ABOUT THIS EXERCISE: Write what comes next in the forum thread about a customer's order with Shirts.io, picking up after its final sentence.
-- EXERCISE TEXT follows --
# Any one done business with Shirts.io? This was my experience.



## leamsi4ever (Jul 5, 2011)

So I wanted to compare a few companies that do DTG printing, so I created accounts with some and ordered shirts.
I placed an order with Shirts.io then AFTER having paid it said they could not complete my order because the shipping address was in CA and I needed to have a Seller's permit on file which I didn't.
Later I got an e-mail (automated?) saying I had some credit in my account. I e-mailed the support e-mail telling them to please issue a refund but got no reply, I have tried e-mailing back but I never get a reply. 
Why would they allow the payment to go through If they will not be able to fulfill my order? At least they can answer my e-mail and issue a refund.

Since I can't get a hold of them I will have to dispute the charges with my credit card company.
-- EXERCISE TEXT concluded --
-- ENTRIES SHOWN follows --
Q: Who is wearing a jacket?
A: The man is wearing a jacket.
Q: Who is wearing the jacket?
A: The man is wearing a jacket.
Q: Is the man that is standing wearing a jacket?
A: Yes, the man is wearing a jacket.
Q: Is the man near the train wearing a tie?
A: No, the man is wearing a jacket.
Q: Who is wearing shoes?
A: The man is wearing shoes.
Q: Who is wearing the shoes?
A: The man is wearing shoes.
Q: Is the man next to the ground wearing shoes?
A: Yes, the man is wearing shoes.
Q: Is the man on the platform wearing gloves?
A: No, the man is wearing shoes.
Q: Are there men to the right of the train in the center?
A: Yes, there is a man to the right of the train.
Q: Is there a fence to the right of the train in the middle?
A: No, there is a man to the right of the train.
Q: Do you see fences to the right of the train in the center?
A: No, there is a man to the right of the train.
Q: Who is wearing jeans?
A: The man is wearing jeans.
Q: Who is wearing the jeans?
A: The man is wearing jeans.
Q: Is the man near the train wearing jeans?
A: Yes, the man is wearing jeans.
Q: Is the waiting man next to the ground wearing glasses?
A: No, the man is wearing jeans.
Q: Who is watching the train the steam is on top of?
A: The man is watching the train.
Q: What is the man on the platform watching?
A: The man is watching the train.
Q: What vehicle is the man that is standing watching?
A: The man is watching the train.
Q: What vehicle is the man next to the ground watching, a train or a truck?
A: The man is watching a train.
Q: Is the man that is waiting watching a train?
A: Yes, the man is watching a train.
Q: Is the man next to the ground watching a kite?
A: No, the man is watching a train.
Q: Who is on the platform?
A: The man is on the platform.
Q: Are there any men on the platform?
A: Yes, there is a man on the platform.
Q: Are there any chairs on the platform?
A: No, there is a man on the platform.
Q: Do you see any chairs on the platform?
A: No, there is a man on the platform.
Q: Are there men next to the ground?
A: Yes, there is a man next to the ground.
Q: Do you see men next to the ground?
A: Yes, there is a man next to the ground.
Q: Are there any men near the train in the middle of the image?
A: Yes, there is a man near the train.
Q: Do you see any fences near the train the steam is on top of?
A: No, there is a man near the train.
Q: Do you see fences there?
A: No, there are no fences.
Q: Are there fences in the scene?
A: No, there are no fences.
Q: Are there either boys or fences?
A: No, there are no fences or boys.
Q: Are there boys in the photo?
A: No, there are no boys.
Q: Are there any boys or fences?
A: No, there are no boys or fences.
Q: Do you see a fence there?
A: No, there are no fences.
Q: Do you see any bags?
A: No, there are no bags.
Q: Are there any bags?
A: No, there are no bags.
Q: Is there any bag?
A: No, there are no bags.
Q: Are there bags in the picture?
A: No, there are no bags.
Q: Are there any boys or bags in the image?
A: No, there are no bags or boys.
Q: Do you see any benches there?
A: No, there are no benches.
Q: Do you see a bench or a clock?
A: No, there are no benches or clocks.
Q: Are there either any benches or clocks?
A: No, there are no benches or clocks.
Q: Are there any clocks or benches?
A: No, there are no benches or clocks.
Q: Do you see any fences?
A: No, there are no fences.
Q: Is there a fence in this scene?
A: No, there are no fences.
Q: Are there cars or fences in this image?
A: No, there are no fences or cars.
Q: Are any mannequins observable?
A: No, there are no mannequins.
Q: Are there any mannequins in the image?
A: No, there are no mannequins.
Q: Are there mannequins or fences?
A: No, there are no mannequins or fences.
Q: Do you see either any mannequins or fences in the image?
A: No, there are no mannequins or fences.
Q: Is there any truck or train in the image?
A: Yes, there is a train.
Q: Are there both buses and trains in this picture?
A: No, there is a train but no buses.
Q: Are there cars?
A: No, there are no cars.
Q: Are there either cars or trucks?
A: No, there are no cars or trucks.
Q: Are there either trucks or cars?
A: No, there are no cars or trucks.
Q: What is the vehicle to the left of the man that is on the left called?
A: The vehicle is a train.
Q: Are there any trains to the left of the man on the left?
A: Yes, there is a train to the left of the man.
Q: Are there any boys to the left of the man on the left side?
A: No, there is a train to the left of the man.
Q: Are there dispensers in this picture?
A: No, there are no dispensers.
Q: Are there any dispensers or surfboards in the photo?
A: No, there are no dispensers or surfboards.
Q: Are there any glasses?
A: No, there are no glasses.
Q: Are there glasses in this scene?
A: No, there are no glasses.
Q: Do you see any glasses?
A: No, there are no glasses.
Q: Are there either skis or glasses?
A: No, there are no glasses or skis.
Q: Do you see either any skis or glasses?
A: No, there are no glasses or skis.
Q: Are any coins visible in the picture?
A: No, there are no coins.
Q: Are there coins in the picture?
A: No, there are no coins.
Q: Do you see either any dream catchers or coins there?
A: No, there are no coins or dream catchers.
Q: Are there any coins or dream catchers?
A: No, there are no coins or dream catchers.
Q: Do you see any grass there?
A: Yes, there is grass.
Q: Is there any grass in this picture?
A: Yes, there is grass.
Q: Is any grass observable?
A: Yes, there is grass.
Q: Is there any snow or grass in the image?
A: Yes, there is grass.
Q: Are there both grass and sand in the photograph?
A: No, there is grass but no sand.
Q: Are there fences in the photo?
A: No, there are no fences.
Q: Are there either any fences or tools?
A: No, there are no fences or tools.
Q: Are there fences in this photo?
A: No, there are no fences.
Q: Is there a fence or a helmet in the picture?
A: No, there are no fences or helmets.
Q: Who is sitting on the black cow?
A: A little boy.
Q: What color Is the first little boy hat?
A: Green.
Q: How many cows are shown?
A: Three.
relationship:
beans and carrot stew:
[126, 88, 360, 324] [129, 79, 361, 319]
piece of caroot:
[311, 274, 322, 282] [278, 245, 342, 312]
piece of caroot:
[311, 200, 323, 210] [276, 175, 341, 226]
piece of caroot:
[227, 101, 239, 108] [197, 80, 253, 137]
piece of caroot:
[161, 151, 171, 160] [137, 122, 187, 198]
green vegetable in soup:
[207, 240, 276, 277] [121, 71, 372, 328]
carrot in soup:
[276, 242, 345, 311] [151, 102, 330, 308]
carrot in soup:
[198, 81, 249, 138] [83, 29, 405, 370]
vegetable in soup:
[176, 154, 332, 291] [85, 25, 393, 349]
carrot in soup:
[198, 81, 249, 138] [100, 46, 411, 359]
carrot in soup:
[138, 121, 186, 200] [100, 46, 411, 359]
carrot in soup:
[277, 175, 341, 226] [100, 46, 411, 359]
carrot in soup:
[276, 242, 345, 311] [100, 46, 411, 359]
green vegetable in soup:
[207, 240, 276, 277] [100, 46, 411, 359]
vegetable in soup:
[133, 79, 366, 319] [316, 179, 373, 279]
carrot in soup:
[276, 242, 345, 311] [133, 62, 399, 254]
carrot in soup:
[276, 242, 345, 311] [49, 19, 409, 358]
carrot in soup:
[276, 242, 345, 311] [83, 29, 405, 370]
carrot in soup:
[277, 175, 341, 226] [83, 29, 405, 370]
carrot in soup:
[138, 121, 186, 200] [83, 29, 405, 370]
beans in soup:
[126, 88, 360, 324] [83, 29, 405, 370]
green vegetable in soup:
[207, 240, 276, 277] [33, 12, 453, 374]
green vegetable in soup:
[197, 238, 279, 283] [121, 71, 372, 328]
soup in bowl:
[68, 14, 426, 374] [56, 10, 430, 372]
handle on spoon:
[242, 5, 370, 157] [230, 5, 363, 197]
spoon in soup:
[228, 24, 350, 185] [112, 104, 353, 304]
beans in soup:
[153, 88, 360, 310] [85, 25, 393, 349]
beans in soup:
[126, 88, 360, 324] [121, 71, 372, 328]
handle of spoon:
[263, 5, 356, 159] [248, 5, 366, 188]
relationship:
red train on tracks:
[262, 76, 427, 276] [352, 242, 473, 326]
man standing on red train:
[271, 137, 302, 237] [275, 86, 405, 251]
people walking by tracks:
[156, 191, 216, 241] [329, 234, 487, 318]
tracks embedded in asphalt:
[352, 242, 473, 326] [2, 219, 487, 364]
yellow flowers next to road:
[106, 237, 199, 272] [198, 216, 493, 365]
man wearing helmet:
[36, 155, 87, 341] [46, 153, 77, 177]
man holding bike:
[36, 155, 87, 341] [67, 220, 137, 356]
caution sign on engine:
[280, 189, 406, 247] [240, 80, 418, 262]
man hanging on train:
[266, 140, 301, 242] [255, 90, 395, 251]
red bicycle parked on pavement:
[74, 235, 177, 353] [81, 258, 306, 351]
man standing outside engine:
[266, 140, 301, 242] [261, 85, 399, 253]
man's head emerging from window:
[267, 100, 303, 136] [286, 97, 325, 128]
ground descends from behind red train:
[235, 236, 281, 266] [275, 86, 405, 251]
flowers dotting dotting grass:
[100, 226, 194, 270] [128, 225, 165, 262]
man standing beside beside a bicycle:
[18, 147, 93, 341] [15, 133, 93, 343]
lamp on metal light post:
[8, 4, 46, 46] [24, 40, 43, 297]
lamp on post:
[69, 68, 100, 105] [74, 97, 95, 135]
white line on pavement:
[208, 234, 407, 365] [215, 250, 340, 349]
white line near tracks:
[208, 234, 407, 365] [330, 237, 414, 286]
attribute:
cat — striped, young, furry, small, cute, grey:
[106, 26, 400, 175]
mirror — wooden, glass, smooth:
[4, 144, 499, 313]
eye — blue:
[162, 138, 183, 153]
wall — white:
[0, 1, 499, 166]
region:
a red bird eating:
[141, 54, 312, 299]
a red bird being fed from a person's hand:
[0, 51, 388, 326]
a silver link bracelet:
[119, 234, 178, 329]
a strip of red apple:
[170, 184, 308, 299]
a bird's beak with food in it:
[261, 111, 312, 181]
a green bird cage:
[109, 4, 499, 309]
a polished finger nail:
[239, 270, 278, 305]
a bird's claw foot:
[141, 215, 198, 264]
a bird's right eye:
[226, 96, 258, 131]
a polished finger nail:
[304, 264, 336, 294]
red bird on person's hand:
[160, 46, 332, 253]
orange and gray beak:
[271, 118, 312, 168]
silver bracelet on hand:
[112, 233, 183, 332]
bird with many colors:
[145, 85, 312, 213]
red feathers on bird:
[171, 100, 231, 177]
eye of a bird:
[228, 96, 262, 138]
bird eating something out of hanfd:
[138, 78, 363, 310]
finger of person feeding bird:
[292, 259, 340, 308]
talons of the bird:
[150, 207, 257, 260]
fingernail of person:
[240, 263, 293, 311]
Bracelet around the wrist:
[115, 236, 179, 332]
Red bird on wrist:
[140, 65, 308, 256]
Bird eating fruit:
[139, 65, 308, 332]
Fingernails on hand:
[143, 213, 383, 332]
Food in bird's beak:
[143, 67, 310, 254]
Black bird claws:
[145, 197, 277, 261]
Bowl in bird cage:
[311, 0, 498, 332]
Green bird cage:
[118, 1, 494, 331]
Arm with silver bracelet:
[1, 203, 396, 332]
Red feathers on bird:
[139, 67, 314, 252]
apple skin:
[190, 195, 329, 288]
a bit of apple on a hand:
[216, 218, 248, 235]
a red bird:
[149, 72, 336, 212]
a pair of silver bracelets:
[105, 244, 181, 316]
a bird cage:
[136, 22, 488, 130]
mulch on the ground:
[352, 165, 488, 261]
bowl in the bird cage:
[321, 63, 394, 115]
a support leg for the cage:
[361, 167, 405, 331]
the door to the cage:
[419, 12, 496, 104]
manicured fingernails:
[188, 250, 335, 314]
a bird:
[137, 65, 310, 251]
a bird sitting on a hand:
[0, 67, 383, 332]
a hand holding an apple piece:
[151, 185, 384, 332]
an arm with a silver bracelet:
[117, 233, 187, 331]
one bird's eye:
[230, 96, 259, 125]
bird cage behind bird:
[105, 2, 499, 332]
-- ENTRIES SHOWN concluded --
ANSWER TO THIS TASK:
I just want to share my experience with everyone.
Thanks.


----------



## BandPrints (Feb 4, 2007)

I am sorry to hear your experience. Just so you know, you can get a California resale license for free online.


----------



## Pengo26 (Feb 18, 2015)

Sorry to hear. Yeah, shirts.io seems legit and they are (ooShirts owns it) but I think they are just taking too many clients.
I had samples from them and specifically told them to put our return address and they still didn't do it. Plus the prints were terrible, felt like it was screenprinted.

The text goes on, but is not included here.